Is the image processing technique to detect objects within an image. It would not give you a mask of the objects but it could give you a bounding box, or and x,y position.

Oxygen scavengers#

Oxygen tends to induce photobleaching of organic dyes and other fluorophores. Addition of oxygen scavengers to the imaging media such as glucose oxidase or pyranose 2-oxidase can significantly reduce photobleaching of the fluorophores present in the sample. It is important to understand that the use of oxygen scavengers may affect live cell imaging, as these scavengers can affect the ATP and oxygen levels within the sample, compromising its health and therefore biological function.

Permeabilization#

In order for the antibodies used during immunostaining or other fluorophores to penetrate and bind to their antigen within a cell or tissue, the membrane integrity (holes) needs to be challenged with a mild detergent. The permeabilization step needs to be carefully optimized depending on the antigen of interest, as it can result in a loss of cytoplasm or a degradation of the signal.

→ **INFORMATION PROVIDED**

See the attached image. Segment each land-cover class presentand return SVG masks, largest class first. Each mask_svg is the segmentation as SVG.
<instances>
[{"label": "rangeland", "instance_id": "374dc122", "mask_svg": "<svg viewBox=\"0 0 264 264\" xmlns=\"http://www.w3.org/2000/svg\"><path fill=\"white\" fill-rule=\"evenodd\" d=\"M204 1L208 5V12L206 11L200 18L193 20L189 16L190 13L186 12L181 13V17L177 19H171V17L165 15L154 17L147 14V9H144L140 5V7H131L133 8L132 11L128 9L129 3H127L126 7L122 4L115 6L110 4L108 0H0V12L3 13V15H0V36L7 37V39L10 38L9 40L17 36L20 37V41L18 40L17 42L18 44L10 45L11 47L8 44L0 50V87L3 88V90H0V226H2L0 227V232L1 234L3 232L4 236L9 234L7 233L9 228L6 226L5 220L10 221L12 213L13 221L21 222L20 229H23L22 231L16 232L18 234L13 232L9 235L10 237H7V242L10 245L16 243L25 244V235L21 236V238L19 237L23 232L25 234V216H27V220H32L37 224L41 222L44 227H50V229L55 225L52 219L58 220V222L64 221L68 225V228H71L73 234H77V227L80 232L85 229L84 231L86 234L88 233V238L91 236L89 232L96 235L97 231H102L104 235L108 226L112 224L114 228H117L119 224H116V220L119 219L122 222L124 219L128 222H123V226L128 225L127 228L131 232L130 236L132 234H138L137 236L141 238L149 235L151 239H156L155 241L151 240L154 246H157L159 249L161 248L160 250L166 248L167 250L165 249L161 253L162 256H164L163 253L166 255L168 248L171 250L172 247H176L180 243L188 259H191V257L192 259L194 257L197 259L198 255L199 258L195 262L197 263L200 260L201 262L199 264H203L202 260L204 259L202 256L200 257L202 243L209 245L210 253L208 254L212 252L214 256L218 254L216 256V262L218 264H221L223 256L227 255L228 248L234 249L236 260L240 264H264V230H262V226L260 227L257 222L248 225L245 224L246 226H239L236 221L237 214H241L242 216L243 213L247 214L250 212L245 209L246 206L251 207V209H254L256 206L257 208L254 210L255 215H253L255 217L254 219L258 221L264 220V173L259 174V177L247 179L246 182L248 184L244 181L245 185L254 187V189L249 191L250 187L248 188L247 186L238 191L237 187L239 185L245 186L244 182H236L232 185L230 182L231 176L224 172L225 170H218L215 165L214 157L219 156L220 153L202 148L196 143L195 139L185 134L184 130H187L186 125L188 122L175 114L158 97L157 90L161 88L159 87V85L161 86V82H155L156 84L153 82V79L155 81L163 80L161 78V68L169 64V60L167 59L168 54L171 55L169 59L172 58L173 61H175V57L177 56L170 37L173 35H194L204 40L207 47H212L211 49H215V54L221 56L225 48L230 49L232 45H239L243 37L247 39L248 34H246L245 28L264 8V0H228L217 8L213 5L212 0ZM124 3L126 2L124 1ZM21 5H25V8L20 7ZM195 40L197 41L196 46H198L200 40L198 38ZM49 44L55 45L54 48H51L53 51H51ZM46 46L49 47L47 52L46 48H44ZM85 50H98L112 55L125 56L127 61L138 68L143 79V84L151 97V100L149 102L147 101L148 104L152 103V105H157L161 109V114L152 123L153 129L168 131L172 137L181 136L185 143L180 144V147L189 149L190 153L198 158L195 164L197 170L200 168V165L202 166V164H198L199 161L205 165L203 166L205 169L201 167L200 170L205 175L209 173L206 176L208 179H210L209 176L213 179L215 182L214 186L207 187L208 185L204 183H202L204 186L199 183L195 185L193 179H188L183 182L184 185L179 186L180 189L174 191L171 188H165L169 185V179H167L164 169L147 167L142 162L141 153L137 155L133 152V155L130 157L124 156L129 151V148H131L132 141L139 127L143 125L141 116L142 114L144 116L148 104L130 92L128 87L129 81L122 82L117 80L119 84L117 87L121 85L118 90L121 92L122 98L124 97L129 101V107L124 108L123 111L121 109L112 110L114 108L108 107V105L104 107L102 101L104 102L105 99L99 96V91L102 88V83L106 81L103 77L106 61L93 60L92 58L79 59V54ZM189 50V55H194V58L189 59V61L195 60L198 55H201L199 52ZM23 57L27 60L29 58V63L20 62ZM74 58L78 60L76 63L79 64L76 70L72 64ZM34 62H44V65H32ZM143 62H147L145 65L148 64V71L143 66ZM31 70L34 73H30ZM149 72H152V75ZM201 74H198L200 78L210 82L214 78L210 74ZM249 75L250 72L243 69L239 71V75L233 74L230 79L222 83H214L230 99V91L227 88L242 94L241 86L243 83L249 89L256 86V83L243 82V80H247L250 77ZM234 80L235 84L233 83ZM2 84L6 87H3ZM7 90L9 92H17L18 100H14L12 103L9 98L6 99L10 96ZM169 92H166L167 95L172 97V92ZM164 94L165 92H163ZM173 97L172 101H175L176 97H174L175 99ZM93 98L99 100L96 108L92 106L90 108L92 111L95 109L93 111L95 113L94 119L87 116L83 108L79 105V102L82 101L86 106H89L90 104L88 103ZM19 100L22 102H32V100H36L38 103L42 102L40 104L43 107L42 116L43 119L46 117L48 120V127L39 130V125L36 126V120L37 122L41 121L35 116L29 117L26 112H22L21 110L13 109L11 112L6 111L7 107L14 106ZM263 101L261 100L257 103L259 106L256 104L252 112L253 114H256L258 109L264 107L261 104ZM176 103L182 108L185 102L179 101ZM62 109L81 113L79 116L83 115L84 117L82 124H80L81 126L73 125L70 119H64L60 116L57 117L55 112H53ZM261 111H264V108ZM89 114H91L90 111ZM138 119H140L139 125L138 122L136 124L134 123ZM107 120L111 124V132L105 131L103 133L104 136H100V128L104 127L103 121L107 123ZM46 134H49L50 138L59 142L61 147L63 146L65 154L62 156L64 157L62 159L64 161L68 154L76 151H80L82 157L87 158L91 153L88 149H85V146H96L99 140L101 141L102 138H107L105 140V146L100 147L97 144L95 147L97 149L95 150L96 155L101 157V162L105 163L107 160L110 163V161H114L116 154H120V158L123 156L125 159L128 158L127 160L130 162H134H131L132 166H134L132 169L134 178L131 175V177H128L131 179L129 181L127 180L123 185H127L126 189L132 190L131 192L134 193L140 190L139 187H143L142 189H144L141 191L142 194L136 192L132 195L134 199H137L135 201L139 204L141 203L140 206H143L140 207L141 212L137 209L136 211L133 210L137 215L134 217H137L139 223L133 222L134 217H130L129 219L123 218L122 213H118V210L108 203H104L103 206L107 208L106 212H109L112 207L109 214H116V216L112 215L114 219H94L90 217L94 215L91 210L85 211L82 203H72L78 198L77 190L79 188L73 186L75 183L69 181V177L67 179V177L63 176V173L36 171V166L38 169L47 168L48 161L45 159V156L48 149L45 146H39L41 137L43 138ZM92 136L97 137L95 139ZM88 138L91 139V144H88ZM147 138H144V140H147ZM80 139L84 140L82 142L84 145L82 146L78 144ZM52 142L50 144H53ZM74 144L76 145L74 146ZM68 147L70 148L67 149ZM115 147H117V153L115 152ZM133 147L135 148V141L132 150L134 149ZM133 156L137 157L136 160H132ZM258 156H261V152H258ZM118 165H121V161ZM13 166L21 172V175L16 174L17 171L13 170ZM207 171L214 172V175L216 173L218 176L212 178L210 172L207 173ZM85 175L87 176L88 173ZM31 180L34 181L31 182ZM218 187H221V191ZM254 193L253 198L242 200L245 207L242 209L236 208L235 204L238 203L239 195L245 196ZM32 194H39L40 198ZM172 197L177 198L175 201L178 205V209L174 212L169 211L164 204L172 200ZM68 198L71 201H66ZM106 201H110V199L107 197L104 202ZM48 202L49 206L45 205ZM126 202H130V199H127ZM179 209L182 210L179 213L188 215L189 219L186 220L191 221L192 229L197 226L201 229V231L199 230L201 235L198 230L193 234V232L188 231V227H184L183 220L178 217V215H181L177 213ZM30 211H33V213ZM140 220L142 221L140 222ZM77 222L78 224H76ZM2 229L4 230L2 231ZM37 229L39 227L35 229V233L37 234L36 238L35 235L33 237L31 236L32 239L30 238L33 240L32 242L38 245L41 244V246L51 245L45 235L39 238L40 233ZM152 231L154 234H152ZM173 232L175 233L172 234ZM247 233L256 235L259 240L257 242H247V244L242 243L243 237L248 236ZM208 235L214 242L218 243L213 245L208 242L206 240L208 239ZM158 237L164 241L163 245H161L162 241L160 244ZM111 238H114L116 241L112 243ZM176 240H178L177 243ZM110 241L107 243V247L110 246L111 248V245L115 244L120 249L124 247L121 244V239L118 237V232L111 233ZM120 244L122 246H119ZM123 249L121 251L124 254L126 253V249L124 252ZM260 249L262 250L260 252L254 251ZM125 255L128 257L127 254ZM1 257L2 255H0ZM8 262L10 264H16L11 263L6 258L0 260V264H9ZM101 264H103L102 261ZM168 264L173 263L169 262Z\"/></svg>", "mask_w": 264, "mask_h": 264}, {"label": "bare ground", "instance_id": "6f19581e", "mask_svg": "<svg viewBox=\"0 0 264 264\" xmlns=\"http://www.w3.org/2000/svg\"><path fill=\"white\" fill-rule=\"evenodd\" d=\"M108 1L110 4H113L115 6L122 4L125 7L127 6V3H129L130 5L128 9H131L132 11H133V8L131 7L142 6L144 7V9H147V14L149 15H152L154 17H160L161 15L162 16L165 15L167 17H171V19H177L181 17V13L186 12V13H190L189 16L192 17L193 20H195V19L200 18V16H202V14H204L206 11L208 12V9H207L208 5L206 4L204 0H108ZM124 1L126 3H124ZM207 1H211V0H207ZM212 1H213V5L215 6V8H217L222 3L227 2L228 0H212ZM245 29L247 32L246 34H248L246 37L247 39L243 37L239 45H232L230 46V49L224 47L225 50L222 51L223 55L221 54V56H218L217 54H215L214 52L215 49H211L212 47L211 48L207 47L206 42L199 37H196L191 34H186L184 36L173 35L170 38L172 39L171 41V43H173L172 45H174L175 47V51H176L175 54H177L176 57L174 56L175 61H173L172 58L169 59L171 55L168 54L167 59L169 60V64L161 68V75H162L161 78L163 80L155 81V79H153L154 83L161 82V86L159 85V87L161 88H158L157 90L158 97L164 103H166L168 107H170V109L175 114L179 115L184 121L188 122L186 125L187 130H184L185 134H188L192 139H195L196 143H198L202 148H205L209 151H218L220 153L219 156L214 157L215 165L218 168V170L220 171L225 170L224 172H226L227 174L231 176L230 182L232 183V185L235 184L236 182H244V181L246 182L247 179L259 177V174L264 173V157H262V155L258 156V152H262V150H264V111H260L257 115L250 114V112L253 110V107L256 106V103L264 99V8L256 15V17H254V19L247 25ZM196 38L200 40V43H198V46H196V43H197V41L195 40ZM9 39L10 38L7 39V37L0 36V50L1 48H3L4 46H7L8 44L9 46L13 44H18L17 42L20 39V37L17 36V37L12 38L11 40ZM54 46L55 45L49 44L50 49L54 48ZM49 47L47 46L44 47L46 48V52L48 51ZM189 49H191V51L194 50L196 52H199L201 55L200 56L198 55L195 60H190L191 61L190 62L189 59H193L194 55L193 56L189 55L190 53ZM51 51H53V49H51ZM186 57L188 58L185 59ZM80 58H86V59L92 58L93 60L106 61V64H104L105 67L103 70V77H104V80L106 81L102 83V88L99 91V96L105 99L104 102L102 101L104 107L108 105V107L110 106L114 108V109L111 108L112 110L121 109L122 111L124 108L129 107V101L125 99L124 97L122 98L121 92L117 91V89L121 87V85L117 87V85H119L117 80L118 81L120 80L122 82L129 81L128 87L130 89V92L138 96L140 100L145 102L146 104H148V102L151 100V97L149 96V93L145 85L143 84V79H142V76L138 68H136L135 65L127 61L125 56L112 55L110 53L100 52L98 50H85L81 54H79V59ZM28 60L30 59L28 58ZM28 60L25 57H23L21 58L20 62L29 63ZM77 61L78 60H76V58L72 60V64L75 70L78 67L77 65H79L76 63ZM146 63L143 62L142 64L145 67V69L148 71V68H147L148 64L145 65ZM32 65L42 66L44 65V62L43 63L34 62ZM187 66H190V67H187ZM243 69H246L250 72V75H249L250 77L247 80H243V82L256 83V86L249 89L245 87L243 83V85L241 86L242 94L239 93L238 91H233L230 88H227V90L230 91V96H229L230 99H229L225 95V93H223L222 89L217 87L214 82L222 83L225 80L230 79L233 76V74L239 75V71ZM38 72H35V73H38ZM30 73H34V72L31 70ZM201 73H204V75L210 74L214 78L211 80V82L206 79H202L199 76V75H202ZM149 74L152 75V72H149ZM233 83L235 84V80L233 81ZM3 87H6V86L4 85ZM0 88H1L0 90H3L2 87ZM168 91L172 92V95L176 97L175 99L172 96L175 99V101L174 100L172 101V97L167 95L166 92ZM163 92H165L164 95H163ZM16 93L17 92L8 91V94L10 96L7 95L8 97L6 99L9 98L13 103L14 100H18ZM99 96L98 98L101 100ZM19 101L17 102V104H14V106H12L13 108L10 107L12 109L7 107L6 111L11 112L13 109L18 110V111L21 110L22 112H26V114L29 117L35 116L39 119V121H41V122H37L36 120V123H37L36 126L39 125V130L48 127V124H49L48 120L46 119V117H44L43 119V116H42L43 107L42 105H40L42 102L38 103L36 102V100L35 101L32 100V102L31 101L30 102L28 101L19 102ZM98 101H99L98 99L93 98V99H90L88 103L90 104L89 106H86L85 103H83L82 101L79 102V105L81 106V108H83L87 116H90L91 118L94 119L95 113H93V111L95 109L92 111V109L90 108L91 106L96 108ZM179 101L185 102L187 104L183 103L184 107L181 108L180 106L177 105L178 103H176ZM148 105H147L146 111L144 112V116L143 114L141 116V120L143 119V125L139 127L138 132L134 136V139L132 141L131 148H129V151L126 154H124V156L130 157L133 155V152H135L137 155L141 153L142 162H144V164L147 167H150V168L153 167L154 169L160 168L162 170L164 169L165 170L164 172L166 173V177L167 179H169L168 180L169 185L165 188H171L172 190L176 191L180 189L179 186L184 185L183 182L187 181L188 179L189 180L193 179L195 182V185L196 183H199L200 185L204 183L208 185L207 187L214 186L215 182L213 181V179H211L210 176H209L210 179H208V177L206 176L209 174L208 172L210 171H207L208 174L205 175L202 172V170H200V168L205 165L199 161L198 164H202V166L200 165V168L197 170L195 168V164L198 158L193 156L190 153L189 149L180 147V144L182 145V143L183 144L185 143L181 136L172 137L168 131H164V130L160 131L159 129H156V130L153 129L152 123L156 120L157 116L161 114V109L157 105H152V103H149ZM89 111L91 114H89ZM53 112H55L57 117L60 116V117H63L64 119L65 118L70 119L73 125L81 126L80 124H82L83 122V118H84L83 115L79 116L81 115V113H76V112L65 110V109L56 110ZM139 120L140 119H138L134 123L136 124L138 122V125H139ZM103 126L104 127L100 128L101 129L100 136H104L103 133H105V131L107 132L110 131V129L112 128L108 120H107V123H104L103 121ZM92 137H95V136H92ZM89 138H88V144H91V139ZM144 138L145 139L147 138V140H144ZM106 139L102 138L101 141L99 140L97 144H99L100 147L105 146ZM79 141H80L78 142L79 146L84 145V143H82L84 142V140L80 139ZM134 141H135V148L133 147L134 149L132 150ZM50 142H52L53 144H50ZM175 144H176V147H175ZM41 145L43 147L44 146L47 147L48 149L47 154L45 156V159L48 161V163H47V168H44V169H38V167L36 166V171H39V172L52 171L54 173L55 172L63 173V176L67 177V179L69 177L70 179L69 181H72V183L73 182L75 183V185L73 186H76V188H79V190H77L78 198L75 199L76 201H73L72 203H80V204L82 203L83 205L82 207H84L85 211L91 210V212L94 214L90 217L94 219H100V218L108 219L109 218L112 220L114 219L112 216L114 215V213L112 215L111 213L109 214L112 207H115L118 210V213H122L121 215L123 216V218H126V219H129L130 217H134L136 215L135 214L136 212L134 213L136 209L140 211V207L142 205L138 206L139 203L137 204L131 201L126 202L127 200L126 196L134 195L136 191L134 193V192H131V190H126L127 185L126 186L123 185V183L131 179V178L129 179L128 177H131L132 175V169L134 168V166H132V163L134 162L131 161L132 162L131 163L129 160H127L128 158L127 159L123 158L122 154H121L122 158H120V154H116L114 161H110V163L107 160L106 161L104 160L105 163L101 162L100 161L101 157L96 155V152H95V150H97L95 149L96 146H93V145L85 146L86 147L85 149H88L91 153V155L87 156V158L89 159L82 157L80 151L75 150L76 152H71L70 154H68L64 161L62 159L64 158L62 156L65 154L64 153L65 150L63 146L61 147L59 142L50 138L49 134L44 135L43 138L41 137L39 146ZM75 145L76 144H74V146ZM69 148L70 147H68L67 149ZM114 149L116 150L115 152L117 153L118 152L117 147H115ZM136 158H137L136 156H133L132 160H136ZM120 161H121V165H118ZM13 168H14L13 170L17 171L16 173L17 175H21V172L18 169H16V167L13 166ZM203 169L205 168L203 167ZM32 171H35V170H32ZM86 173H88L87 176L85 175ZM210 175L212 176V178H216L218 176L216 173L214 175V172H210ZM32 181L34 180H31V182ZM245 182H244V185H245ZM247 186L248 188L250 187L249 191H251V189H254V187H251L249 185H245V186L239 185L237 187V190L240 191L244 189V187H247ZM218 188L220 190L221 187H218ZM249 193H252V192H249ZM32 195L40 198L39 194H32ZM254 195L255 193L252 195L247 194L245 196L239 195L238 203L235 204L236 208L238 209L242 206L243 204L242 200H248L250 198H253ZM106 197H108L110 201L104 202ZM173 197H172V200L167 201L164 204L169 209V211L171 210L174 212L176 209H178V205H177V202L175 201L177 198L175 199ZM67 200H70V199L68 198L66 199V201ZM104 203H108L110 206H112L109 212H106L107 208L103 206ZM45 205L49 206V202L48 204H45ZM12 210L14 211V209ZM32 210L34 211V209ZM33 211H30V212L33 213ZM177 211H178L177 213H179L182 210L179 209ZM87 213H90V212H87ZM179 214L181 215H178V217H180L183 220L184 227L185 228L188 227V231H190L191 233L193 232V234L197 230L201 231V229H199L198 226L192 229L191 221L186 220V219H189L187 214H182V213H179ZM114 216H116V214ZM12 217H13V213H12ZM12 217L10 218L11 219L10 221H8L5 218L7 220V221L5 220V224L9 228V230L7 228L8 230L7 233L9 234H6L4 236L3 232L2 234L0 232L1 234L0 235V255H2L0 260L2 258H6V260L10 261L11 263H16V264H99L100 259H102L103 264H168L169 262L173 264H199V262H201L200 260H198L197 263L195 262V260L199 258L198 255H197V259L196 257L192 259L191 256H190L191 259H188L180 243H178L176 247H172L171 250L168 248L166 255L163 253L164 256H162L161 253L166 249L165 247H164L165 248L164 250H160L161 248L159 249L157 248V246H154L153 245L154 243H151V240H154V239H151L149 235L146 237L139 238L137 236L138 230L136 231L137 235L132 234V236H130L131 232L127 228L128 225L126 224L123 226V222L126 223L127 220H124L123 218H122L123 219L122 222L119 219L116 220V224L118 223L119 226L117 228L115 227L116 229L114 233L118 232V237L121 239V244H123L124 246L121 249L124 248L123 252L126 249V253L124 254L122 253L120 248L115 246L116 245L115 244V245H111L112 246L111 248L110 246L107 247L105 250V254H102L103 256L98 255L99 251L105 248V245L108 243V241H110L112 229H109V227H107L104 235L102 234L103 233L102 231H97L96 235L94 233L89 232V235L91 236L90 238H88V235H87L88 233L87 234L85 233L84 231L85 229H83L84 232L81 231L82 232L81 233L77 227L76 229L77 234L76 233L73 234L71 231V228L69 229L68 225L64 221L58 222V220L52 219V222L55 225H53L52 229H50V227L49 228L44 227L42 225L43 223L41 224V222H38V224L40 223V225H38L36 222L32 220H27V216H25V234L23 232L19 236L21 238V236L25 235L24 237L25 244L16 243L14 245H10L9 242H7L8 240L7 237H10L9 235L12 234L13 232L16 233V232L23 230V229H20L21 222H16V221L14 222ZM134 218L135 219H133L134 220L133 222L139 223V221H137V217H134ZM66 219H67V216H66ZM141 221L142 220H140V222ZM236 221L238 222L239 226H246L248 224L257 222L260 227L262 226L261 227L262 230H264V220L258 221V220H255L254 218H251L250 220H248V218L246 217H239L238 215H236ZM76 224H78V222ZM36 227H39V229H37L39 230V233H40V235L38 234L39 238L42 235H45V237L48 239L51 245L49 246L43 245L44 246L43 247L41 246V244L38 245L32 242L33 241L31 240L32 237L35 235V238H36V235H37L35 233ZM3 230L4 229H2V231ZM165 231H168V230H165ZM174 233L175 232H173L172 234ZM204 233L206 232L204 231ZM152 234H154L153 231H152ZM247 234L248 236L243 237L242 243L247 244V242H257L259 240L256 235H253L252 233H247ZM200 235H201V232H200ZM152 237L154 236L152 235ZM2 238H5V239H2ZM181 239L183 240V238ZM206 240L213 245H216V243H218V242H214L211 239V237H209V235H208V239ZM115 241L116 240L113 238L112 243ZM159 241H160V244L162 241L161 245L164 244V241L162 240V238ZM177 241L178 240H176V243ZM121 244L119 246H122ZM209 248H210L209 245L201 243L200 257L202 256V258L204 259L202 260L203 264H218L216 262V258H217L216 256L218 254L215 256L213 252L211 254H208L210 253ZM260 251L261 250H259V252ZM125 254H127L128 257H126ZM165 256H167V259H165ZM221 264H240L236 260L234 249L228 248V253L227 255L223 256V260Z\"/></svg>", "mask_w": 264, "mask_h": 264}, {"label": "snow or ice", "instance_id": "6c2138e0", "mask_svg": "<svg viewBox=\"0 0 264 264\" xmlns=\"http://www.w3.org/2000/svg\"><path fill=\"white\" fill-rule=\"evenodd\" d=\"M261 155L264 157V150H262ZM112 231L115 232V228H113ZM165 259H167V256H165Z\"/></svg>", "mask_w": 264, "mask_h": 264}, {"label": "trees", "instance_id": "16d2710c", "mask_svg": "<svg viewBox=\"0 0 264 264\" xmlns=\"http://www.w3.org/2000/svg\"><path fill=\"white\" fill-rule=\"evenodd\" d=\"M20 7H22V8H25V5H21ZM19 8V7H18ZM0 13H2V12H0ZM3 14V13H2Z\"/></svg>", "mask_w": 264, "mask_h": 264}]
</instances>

→ **WORK TASK 1**
Return, word for word, the part of the imaging glossary that opens with the words containing "Permeabilization#" and closes with "of the signal.".
→ **WORK TASK 2**
Extend the imaging glossary beyond its final sentence.

→ **RESPONSE 1**
Permeabilization#

In order for the antibodies used during immunostaining or other fluorophores to penetrate and bind to their antigen within a cell or tissue, the membrane integrity (holes) needs to be challenged with a mild detergent. The permeabilization step needs to be carefully optimized depending on the antigen of interest, as it can result in a loss of cytoplasm or a degradation of the signal.

→ **RESPONSE 2**
Refractive index#

It’s a measure of how light travels through a specific medium. It is an important value when calculating the numerical aperture of an objective, Ideally, a mismatch in refractive index between the sample (mounting medium), the coverslip and immersion media should be minimized in order to enhance the image quality. See an interactive demo of refactive index at MicroscopyU

ROIs#

Regions Of Interest. Pixels in your image that you care about (e.g., a region in tissue, a cell, a tumor, etc.)

Segmentation#

Method of dividing an image into multiple parts or regions. There are three different types of segmentation.

  • Semantic segmentation, where all parts of an image are part of a class, common in cell biology will be detecting cells and background on an image.

  • Instance segmentation, the segmentation is object based, not just detecting were the cells are but diving each cell as a separate object.

  • Panoptic Segmentation, it can be defined as a combination of the prior two, because it identifies the object but also classifies them. An example in biology might be detecting all the cells on an image and classifying them as dividing vs not.

Thresholding#

The easiest form of image segmentation, it divides the image into two part the background and the foreground (or signal). It creates a binary image where usually the background pixels would be change to a 0 value and the foreground pixels values would be 1.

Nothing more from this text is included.